Bartholomäus II Kilian
Bartholomäus II Kilian was born in the middle of the Thirty Years' War. He had just turned eighteen when the war ended and as a young craftsman was thus able to benefit from the recovering economy. He took his name from his grandfather Bartholomäus I Kilian, a goldsmith from Silesia who had immigrated to Augsburg. Bartholomäus I died at an early age, leaving a widow and two small children, Lucas and Wolfgang, behind. Kilian's widow married Dominicus Custos, who came from a widely branching Antwerp artists’ family and taught Lucas and Wolfgang Kilian the craft of engraving. In terms of both artistry and business affairs, Custos thus became the progenitor of the Kilian-Custos dynasty, which continued to produce highly talented artists until the end of the eighteenth century.
Lucas and Wolfgang learned drawing, engraving, etching and publishing in their stepfather's workshop and publishing house. The range of subjects was quite broad, but even at this early point in time the focus was already on portrait engravings.
Wolfgang Kilian’s contemporaries considered him the artistically weaker and less expressive of the two brothers, but his enormous versatility and extremely long creative period, which lasted well past his eightieth birthday, are impressive. In addition to the portraits already mentioned, he worked on book illustration, large theses for Southern German, Bohemian and Austrian universities and the frontispieces for related dissertations. He passed his knowledge, skills and contacts on to his sons Bartholomäus II and Philipp.
Bartholomäus worked with his father on book illustrations from a young age, gradually specializing in portraits. He continued his training in this discipline in Paris, where he sojourned for several years around 1650, possibly with the Augsburg-based engraver Elias Küsel. In Paris he studied the art of Robert Nanteuil, Grégoire Huret, François de Poilly, Henri Testelin, François Chauveau, Balthasar Moncornet and many others.
Enriched by these impressions, Bartholomäus returned to Augsburg, where, like his uncle Lucas decades before him, he came to be known as the best German portrait engraver of his time. His talent and skill for detailed craftmanship and artistic expressiveness paved his way into the lucrative market of large-scale portraits for funeral sermons.
At the same time, he became known for his sometimes extremely large theses of up to 2 x 2.5 metres in size (shown here: details of the copper plate and print of a thesis dedicated to Johann III Sobieski, King of Poland). He frequently worked from designs by such artists as Jonas Umbach, Burkhard Schramman, Johann Christoph Storer and Karel Škréta.

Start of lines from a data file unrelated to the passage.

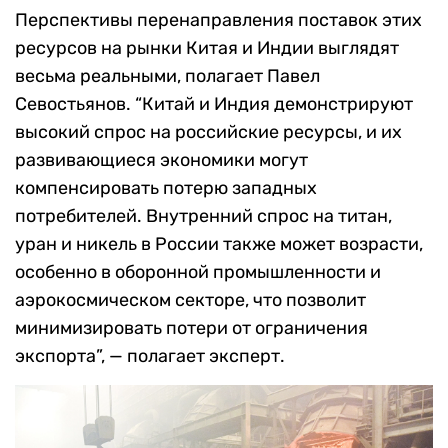
Перспективы перенаправления поставок этих
ресурсов на рынки Китая и Индии выглядят
весьма реальными, полагает Павел
Севостьянов. “Китай и Индия демонстрируют
высокий спрос на российские ресурсы, и их
развивающиеся экономики могут
компенсировать потерю западных
потребителей. Внутренний спрос на титан,
уран и никель в России также может возрасти,
особенно в оборонной промышленности и
аэрокосмическом секторе, что позволит
минимизировать потери от ограничения
экспорта”, — полагает эксперт.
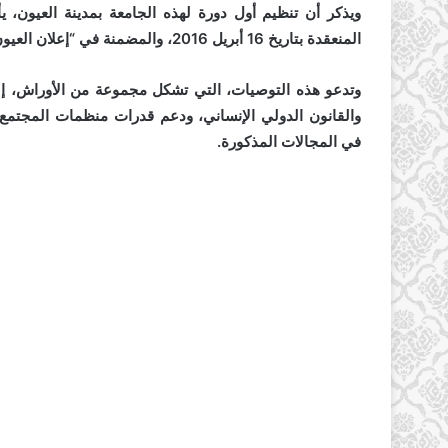
ويذكر أن تنظيم أول دورة لهذه الجامعة بمدينة العيون، 
المنعقدة بتاريخ 16 أبريل 2016، والمضمنة في “إعلان العيون، أبريل 2016”.
وتدعو هذه التوصيات، التي تشكل مجموعة من الأوراش، إ
والقانون الدولي الإنساني، ودعم قدرات منظمات المجتمع ا
في المجالات المذكورة.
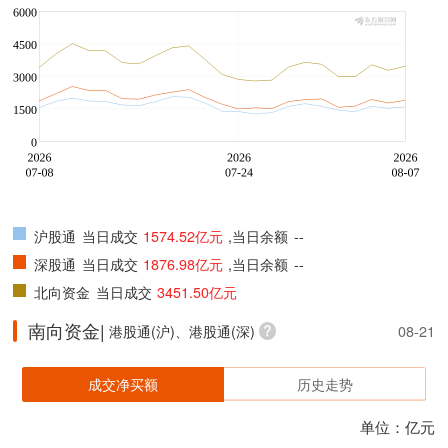
沪股通
当日成交
1574.52亿元
,当日余额
--
深股通
当日成交
1876.98亿元
,当日余额
--
北向资金
当日成交
3451.50亿元
南向资金|
港股通(沪)、港股通(深)
08-21
成交净买额
历史走势
单位：亿元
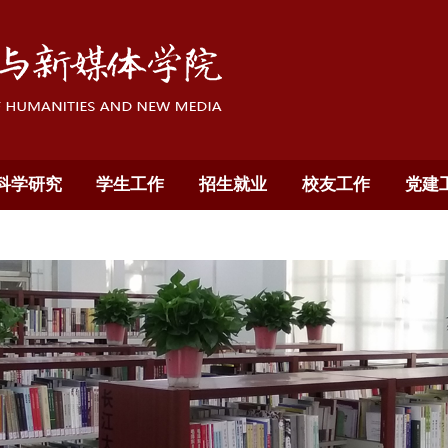
科学研究
学生工作
招生就业
校友工作
党建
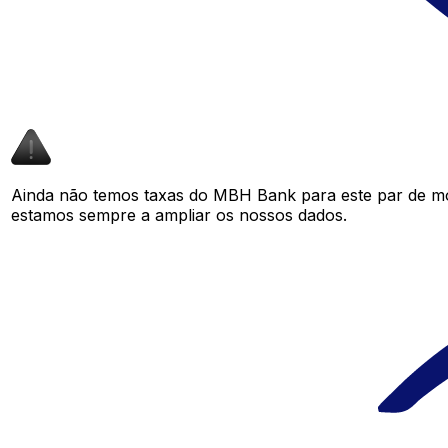
Ainda não temos taxas do MBH Bank para este par de m
estamos sempre a ampliar os nossos dados.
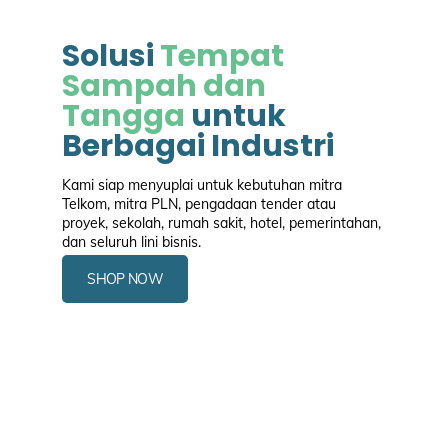
Solusi
Tempat
Sampah dan
Tangga
untuk
Berbagai Industri
Kami siap menyuplai untuk kebutuhan mitra
Telkom, mitra PLN, pengadaan tender atau
proyek, sekolah, rumah sakit, hotel, pemerintahan,
dan seluruh lini bisnis.
SHOP NOW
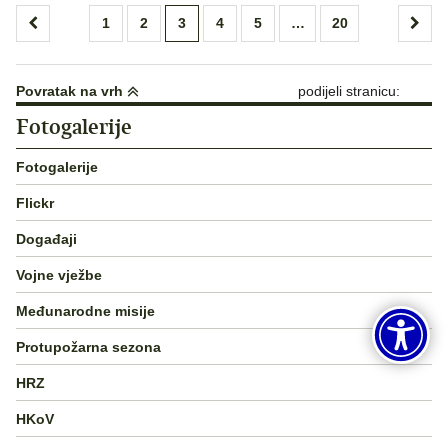
Brojevi
1
2
3
4
5
…
20
stranica
objava
Povratak na vrh
podijeli stranicu:
Fotogalerije
Fotogalerije
Flickr
Događaji
Vojne vježbe
Međunarodne misije
Protupožarna sezona
HRZ
HKoV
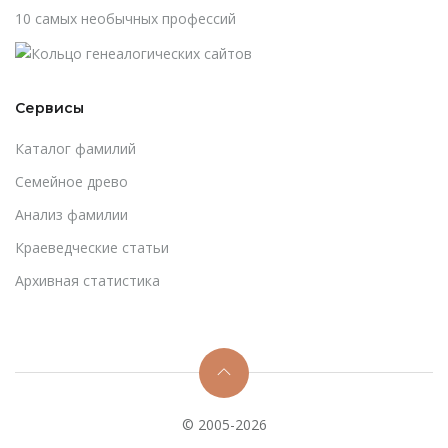
10 самых необычных профессий
Сервисы
Каталог фамилий
Cемейное древо
Анализ фамилии
Краеведческие статьи
Архивная статистика
© 2005-2026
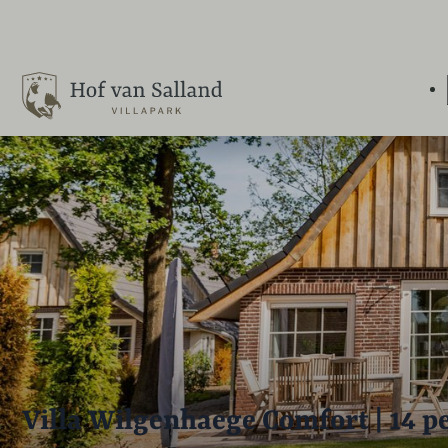
Villa Wilgenhaege Comfort | 14 pe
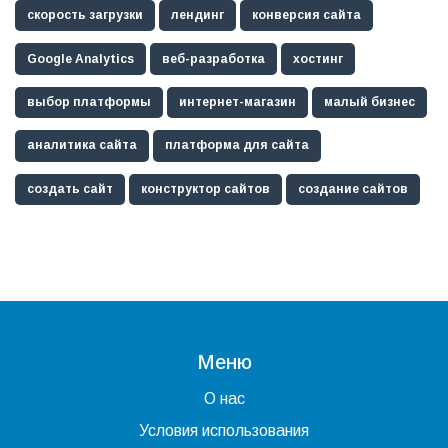
скорость загрузки
лендинг
конверсия сайта
Google Analytics
веб-разработка
хостинг
выбор платформы
интернет-магазин
малый бизнес
аналитика сайта
платформа для сайта
создать сайт
конструктор сайтов
создание сайтов
Меню
О нас
Условия использования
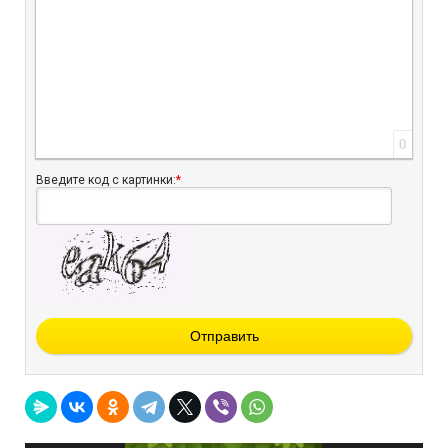
0
Введите код с картинки:
*
Отправить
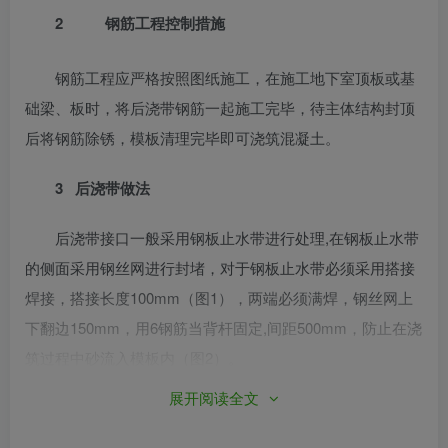
2
钢筋工程控制措施
钢筋工程应严格按照图纸施工，在施工地下室顶板或
基
础梁
、板时，将后浇带钢筋一起施工完毕，待主体结构封顶
后将
钢筋除锈
，模板清理完毕即可浇筑混凝土。
3 后浇带做法
后浇带接口一般采用
钢板止水带
进行处理,在钢板止水带
的侧面采用钢丝网进行封堵，对于钢板止水带必须采用搭接
焊接，搭接长度100mm（图1），两端必须满焊，钢丝网上
下翻边150mm，用6钢筋当背杆固定,间距500mm，防止在浇
筑过程中砂流入模板内（图2）。
展开阅读全文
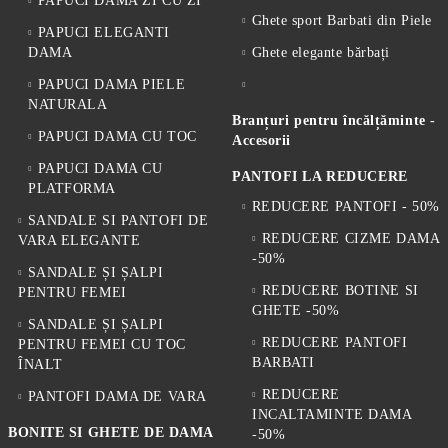
PAPUCI DAMA ZI CU ZI
Ghete sport Barbati din Piele
PAPUCI ELEGANTI
DAMA
Ghete elegante bărbați
PAPUCI DAMA PIELE
NATURALA
Branțuri pentru încălțăminte -
PAPUCI DAMA CU TOC
Accesorii
PAPUCI DAMA CU
PANTOFI LA REDUCERE
PLATFORMA
REDUCERE PANTOFI - 50%
SANDALE SI PANTOFI DE
REDUCERE CIZME DAMA
VARA ELEGANTE
-50%
SANDALE ȘI ȘALPI
REDUCERE BOTINE SI
PENTRU FEMEI
GHETE -50%
SANDALE ȘI ȘALPI
REDUCERE PANTOFI
PENTRU FEMEI CU TOC
BARBATI
ÎNALT
REDUCERE
PANTOFI DAMA DE VARA
INCALTAMINTE DAMA
BONITE SI GHETE DE DAMA
-50%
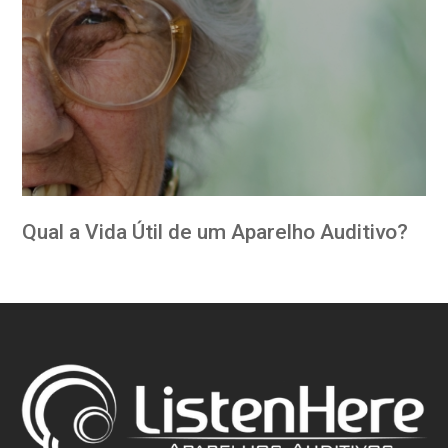
Qual a Vida Útil de um Aparelho Auditivo?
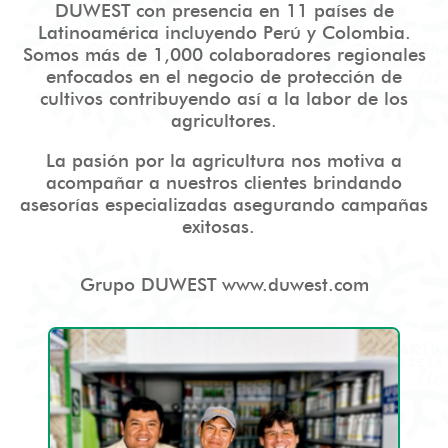
DUWEST con presencia en 11 países de
Latinoamérica incluyendo Perú y Colombia.
Somos más de 1,000 colaboradores regionales
enfocados en el negocio de protección de
cultivos contribuyendo así a la labor de los
agricultores.
La pasión por la agricultura nos motiva a
acompañar a nuestros clientes brindando
asesorías especializadas asegurando campañas
exitosas.
Grupo DUWEST www.duwest.com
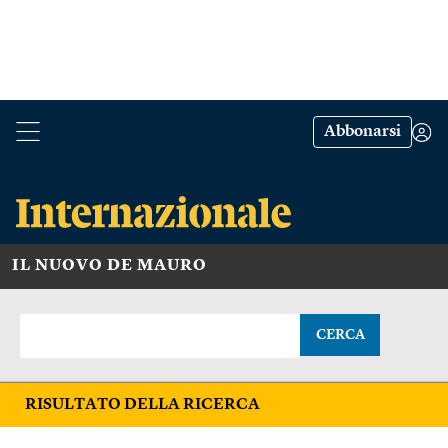
Abbonarsi
IL NUOVO DE MAURO
CERCA
RISULTATO DELLA RICERCA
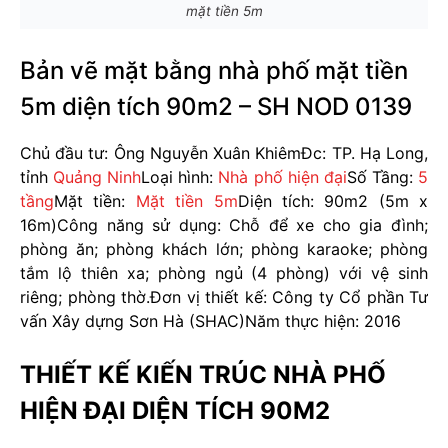
mặt tiền 5m
Bản vẽ mặt bằng nhà phố mặt tiền
5m diện tích 90m2 – SH NOD 0139
Chủ đầu tư: Ông Nguyễn Xuân Khiêm
Đc: TP. Hạ Long,
tỉnh
Quảng Ninh
Loại hình:
Nhà phố hiện đại
Số Tầng:
5
tầng
Mặt tiền:
Mặt tiền 5m
Diện tích: 90m2 (5m x
16m)
Công năng sử dụng: Chỗ để xe cho gia đình;
phòng ăn; phòng khách lớn; phòng karaoke; phòng
tắm lộ thiên xa; phòng ngủ (4 phòng) với vệ sinh
riêng; phòng thờ.
Đơn vị thiết kế: Công ty Cổ phần Tư
vấn Xây dựng Sơn Hà (SHAC)
Năm thực hiện: 2016
THIẾT KẾ KIẾN TRÚC NHÀ PHỐ
HIỆN ĐẠI DIỆN TÍCH 90M2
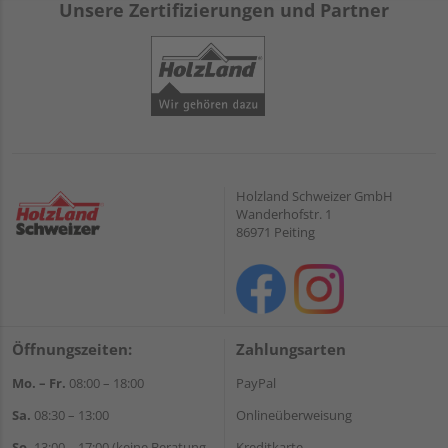
Unsere Zertifizierungen und Partner
Holzland Schweizer GmbH
Wanderhofstr. 1
86971 Peiting
Öffnungszeiten:
Zahlungsarten
Mo. – Fr.
08:00 – 18:00
PayPal
Sa.
08:30 – 13:00
Onlineüberweisung
So.
13:00 – 17:00 (keine Beratung,
Kreditkarte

Until Wolfgang Kilian’s death, Bartholomäus continued collaborating with his father on book illustrations, for example for the internationally highly successful large-scale project Atlas Marianus by Wilhem Gumppenberg. Some years later he contributed to Aegidius Ranbeck’s Calendarium Annale Benedictinum, an extremely large project with a portrait of a Benedictine saint for every day of the year. The project was overseen by Johann Georg Waldreich, who had gained a reputation for himself in this function.
In addition to his work as an engraver and publisher, Bartholomäus Kilian was very active as a teacher. As his fellow artist Johann Ulrich Kraus reported, he taught numerous students in his workshop, the most known and talented of whom was certainly Leonhard Heckenauer. Although he did not reach his father Wolfgang’s advanced age, he remained active as an engraver until shortly before his death. Bartholomäus II Kilian died in 1696 at the age of 65.